---- Given information
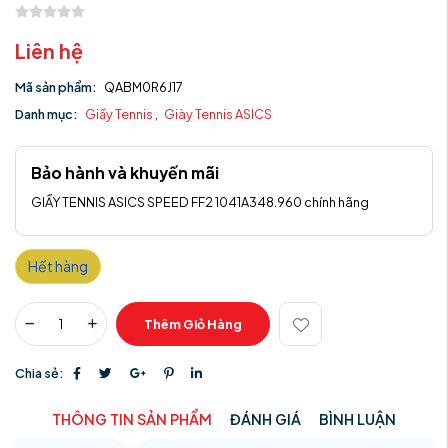
Liên hệ
Mã sản phẩm:
QABM0R6J17
Danh mục:
Giầy Tennis
,
Giày Tennis ASICS
Bảo hành và khuyến mãi
GIẦY TENNIS ASICS SPEED FF2 1041A348.960 chính hãng
Hết hàng
Thêm Giỏ Hàng
Chia sẻ:
THÔNG TIN SẢN PHẨM
ĐÁNH GIÁ
BÌNH LUẬN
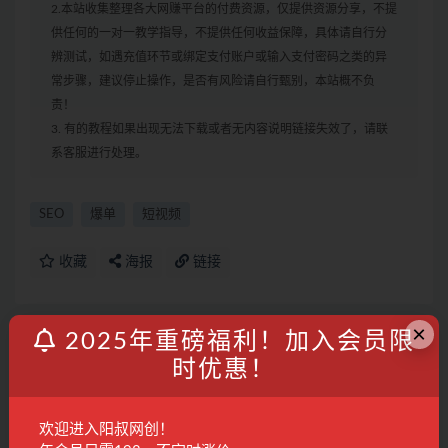
2.本站收集整理各大网赚平台的付费资源，仅提供资源分享，不提
供任何的一对一教学指导，不提供任何收益保障，具体请自行分
辨测试，如遇充值环节或绑定支付账户或输入支付密码之类的异
常步骤，建议停止操作，是否有风险请自行甄别，本站概不负
责！
3. 有的教程如果出现无法下载或者无内容说明链接失效了，请联
系客服进行处理。
SEO
爆单
短视频
收藏
海报
链接
×
2025年重磅福利！加入会员限
上一篇
时优惠！
同时运作多个Youtube频道，不露脸，不录音，轻松制
作热门节目，月入1W美元
欢迎进入阳叔网创！
下一篇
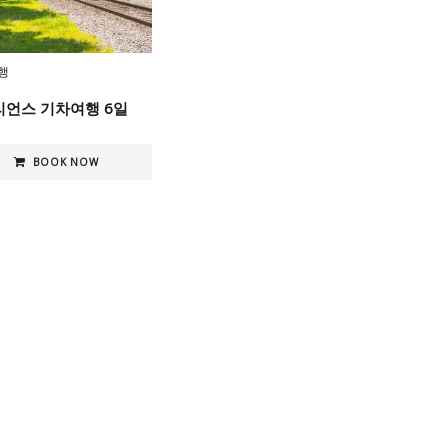
행
언스 기차여행 6일
BOOK NOW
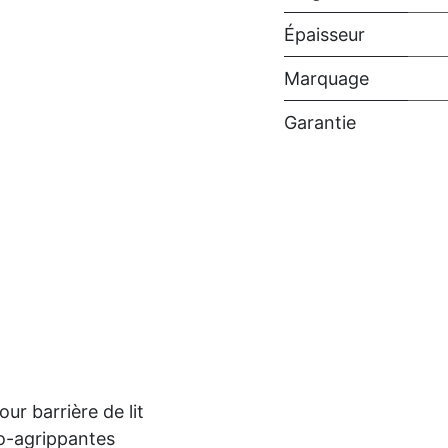
Épaisseur
Marquage
Garantie
ur barrière de lit
o-agrippantes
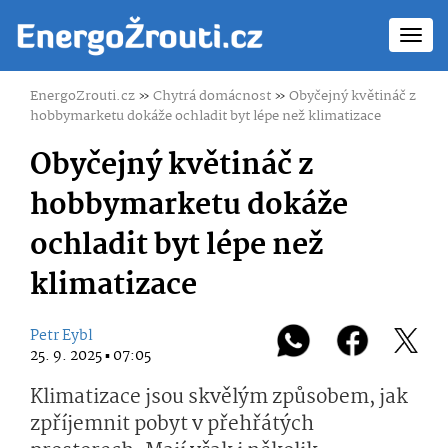
Toggl
navig
EnergoZrouti.cz
»
Chytrá domácnost
»
Obyčejný květináč z
hobbymarketu dokáže ochladit byt lépe než klimatizace
Obyčejný květináč z
hobbymarketu dokáže
ochladit byt lépe než
klimatizace
Petr Eybl
25. 9. 2025 ▪ 07:05
Klimatizace jsou skvělým způsobem, jak
zpříjemnit pobyt v přehřátých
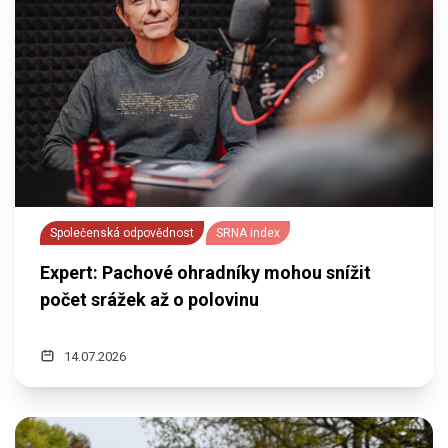
Společenská odpovědnost
SRNA index
Expert: Pachové ohradníky mohou snížit
počet srážek až o polovinu
14.07.2026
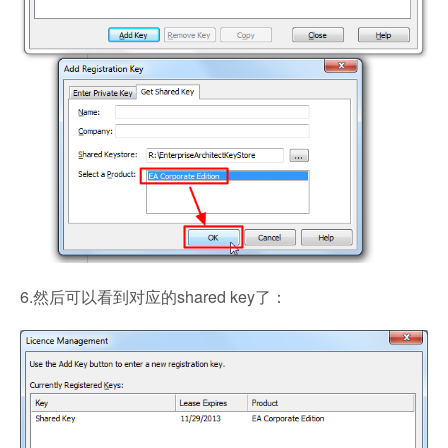
6.然后可以看到对应的shared key了：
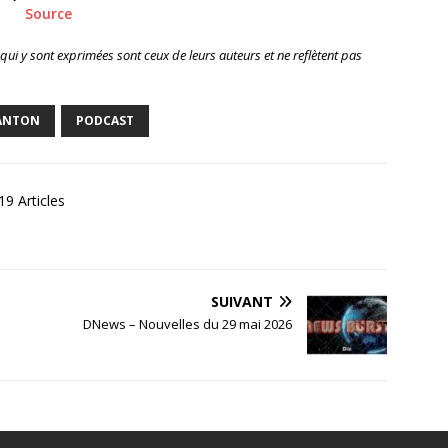
Source
 qui y sont exprimées sont ceux de leurs auteurs et ne reflètent pas
RANTON
PODCAST
9 Articles
SUIVANT
DNews – Nouvelles du 29 mai 2026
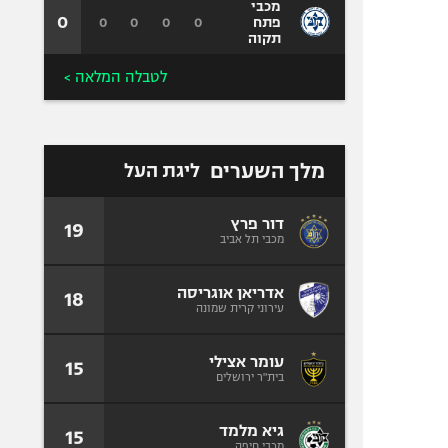
מכבי
0
0
0
0
0
פתח
תקוה
לטבלה המלאה >
מלך השערים
ליגת העל
דור פרץ
19
מכבי תל אביב
אדריאן אוגריסה
18
עירוני קרית שמונה
עומר אצילי
15
בית"ר ירושלים
גיא מלמד
15
מכבי חיפה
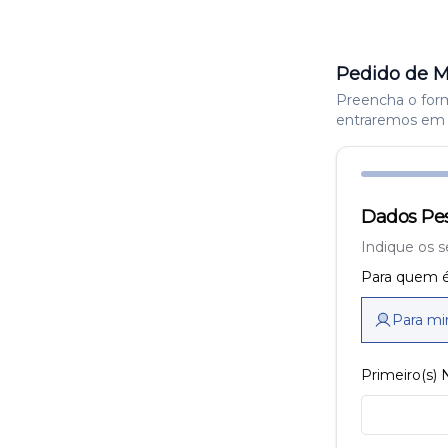
Pedido de M
Preencha o formu
entraremos em 
Dados Pes
Indique os s
Para quem é
Para m
Primeiro(s)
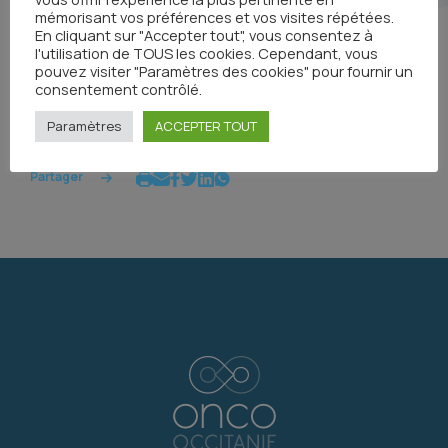
mémorisant vos préférences et vos visites répétées.
En cliquant sur "Accepter tout", vous consentez à
Accéder au DCC
l'utilisation de TOUS les cookies. Cependant, vous
pouvez visiter "Paramètres des cookies" pour fournir un
consentement contrôlé.
Paramètres
ACCEPTER TOUT
Partager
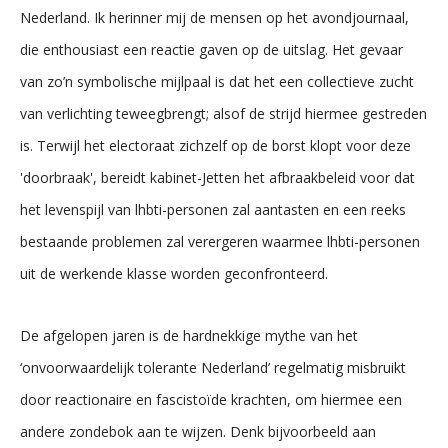
Nederland. Ik herinner mij de mensen op het avondjournaal,
die enthousiast een reactie gaven op de uitslag. Het gevaar
van zo’n symbolische mijlpaal is dat het een collectieve zucht
van verlichting teweegbrengt; alsof de strijd hiermee gestreden
is. Terwijl het electoraat zichzelf op de borst klopt voor deze
'doorbraak', bereidt kabinet-Jetten het afbraakbeleid voor dat
het levenspijl van lhbti-personen zal aantasten en een reeks
bestaande problemen zal verergeren waarmee lhbti-personen
uit de werkende klasse worden geconfronteerd.
De afgelopen jaren is de hardnekkige mythe van het
‘onvoorwaardelijk tolerante Nederland’ regelmatig misbruikt
door reactionaire en fascistoïde krachten, om hiermee een
andere zondebok aan te wijzen. Denk bijvoorbeeld aan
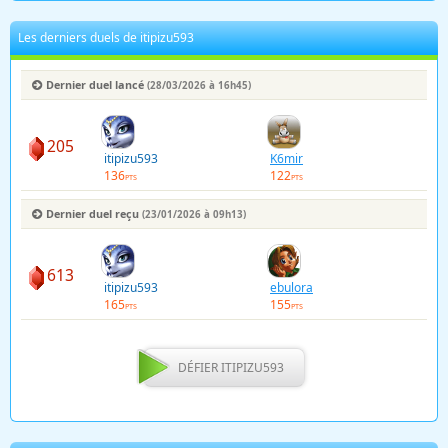
Les derniers duels de itipizu593
Dernier duel lancé
(28/03/2026 à 16h45)
205
itipizu593
K6mir
136
122
PTS
PTS
Dernier duel reçu
(23/01/2026 à 09h13)
613
itipizu593
ebulora
165
155
PTS
PTS
DÉFIER ITIPIZU593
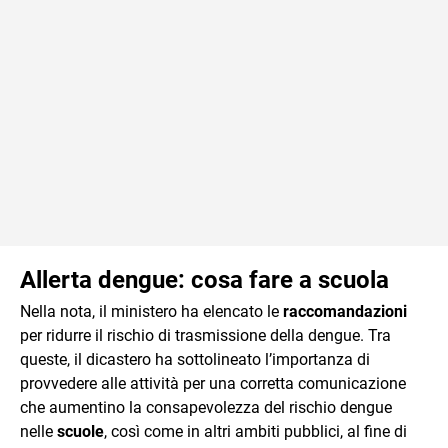
Allerta dengue: cosa fare a scuola
Nella nota, il ministero ha elencato le
raccomandazioni
per ridurre il rischio di trasmissione della dengue. Tra
queste, il dicastero ha sottolineato l’importanza di
provvedere alle attività per una corretta comunicazione
che aumentino la consapevolezza del rischio dengue
nelle
scuole
, così come in altri ambiti pubblici, al fine di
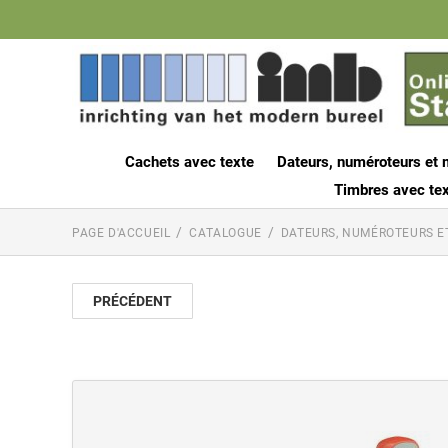
Cachets avec texte
Dateurs, numéroteurs et 
Timbres avec tex
PAGE D'ACCUEIL
CATALOGUE
DATEURS, NUMÉROTEURS E
PRÉCÉDENT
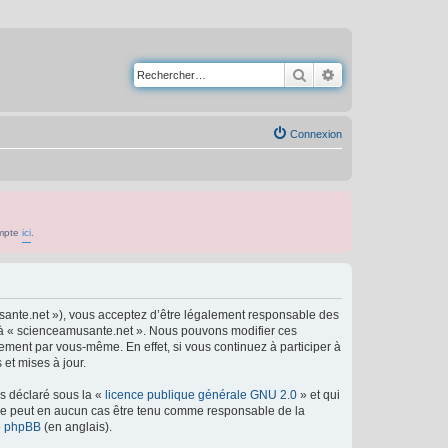
Rechercher
Recherche avancé
Connexion
ompte
ici
.
usante.net »), vous acceptez d’être légalement responsable des
er à « scienceamusante.net ». Nous pouvons modifier ces
ement par vous-même. En effet, si vous continuez à participer à
et mises à jour.
ns déclaré sous la «
licence publique générale GNU 2.0
» et qui
ed ne peut en aucun cas être tenu comme responsable de la
de phpBB
(en anglais).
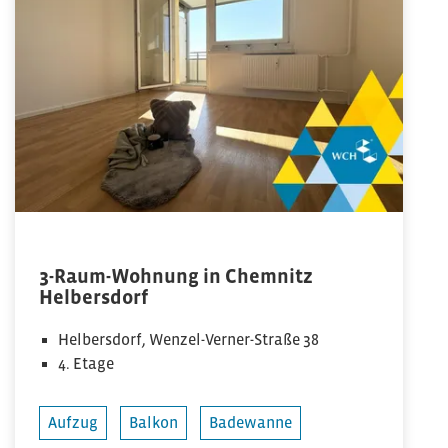
3-Raum-Wohnung in Chemnitz
Helbersdorf
Helbersdorf, Wenzel-Verner-Straße 38
4. Etage
Aufzug
Balkon
Badewanne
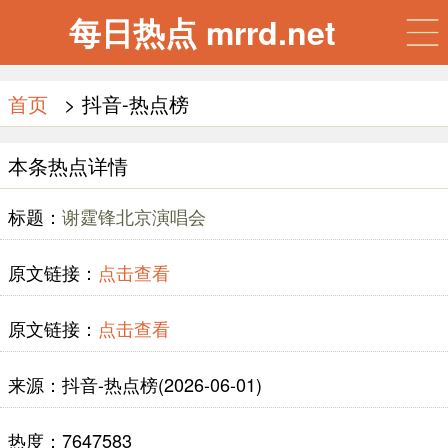
每日热点 mrrd.net
首页
> 抖音-热点榜
本条热点详情
标题：
谢霆锋北京演唱会
原文链接：
点击查看
原文链接：
点击查看
来源：抖音-热点榜(2026-06-01)
热度：7647583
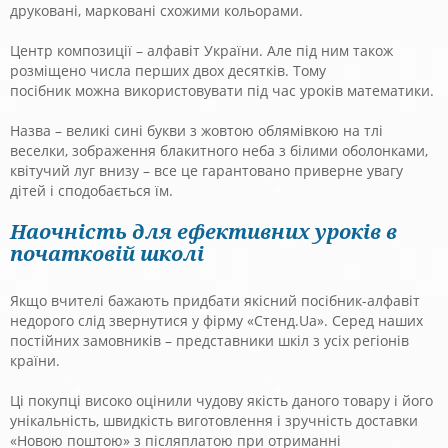
друковані, марковані схожими кольорами.
Центр композиції – алфавіт України. Але під ним також
розміщено числа перших двох десятків. Тому
посібник можна використовувати під час уроків математики.
Назва – великі сині букви з жовтою облямівкою на тлі
веселки, зображення блакитного неба з білими оболонками,
квітучий луг внизу – все це гарантовано приверне увагу
дітей і сподобається їм.
Наочність для ефективних уроків в
початковій школі
Якщо вчителі бажають придбати якісний посібник-алфавіт
недорого слід звернутися у фірму «Стенд.Ua». Серед наших
постійних замовників – представники шкіл з усіх регіонів
країни.
Ці покупці високо оцінили чудову якість даного товару і його
унікальність, швидкість виготовлення і зручність доставки
«Новою поштою» з післяплатою при отриманні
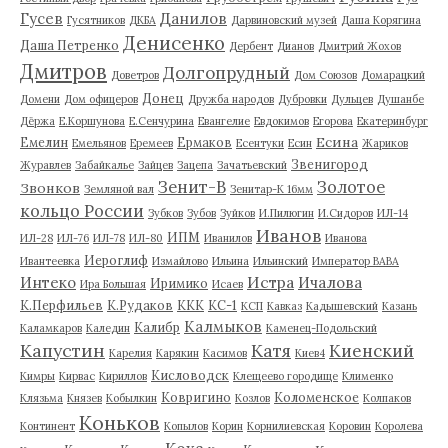
Гусев
Данилов
Гусятников
ДКБА
Дарвиновский музей
Даша Корягина
Денисенко
Даша Петренко
Дербент
Дианов
Дмитрий Жохов
Дмитров
Долгопрудный
Доветров
Дом Союзов
Домарацкий
Донец
Домени
Дом офицеров
Дружба народов
Дубровки
Дульцев
Душанбе
Дёржа
Е.Коршунова
Е.Сенчурина
Евангелие
Евдокимов
Егорова
Екатеринбург
Есина
Емелин
Ермаков
Емельянов
Еремеев
Есентуки
Есин
Жариков
Звенигород
Журавлев
Забайкалье
Зайцев
Зацепа
Зачатьевский
Зенит-В
Золотое
Звонков
Земляной вал
Зенитар-К 16мм
кольцо России
Зубков
Зубов
Зуйков
И.Пилюгин
И.Сидоров
ИЛ-14
Иванов
ИПМ
ИЛ-28
ИЛ-76
ИЛ-78
ИЛ-80
Иванилов
Иванова
Иероглиф
Ивантеевка
Измайлово
Ильина
Ильинский
Император ВАВА
Истра
Интеко
Ичалова
Иримико
Ира Большая
Исаев
К.Перфильев
К.Рудаков
ККК
КС-1
КСП
Кавказ
Кадышевский
Казань
Калмыков
Калибр
Каламкаров
Каледин
Каменец-Подольский
Капустин
Катя
Киенский
Карелия
Карякин
Касимов
Киев4
Кисловодск
Кимры
Кирвас
Кириллов
Клещеево городище
Клименко
Ковригино
Коломенское
Клязьма
Князев
Кобылкин
Козлов
Колпаков
Коньков
Континент
Копылов
Корин
Корнилиевская
Коровин
Королева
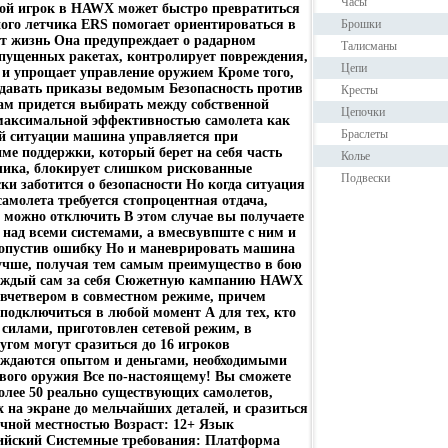
Часы
бой игрок в HAWX может быстро превратиться
ого летчика ERS помогает ориентироваться в
Брошки
ет жизнь Она предупреждает о радарном
Талисманы
пущенных ракетах, контролирует повреждения,
Цепи
я и упрощает управление оружием Кроме того,
тдавать приказы ведомым Безопасность против
Кресты
ам придется выбирать между собственной
Цепочки
 максимальной эффективностью самолета как
Браслеты
й ситуации машина управляется при
е поддержки, который берет на себя часть
Колье
тчика, блокирует слишком рискованные
Подвески
ки заботится о безопасности Но когда ситуация
самолета требуется стопроцентная отдача,
 можно отключить В этом случае вы получаете
над всеми системами, а вмесвувпште с ним и
 допустив ошибку Но и маневрировать машина
лучше, получая тем самым преимущество в бою
 каждый сам за себя Сюжетную кампанию HAWX
 вчетвером в совместном режиме, причем
подключиться в любой момент А для тех, кто
 силами, приготовлен сетевой режим, в
угом могут сразиться до 16 игроков
аждаются опытом и деньгами, необходимыми
вого оружия Все по-настоящему! Вы сможете
олее 50 реально существующих самолетов,
 на экране до мельчайших деталей, и сразиться
чной местностью Возраст: 12+ Язык
лийский Системные требования: Платформа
--------
Exercise: If a line in the entries above has the word "ASICS", copy it.

Task solution:
Giày Tennis ASICS
GIẦY TENNIS ASICS SPEED FF2 1041A348.960 chính hãng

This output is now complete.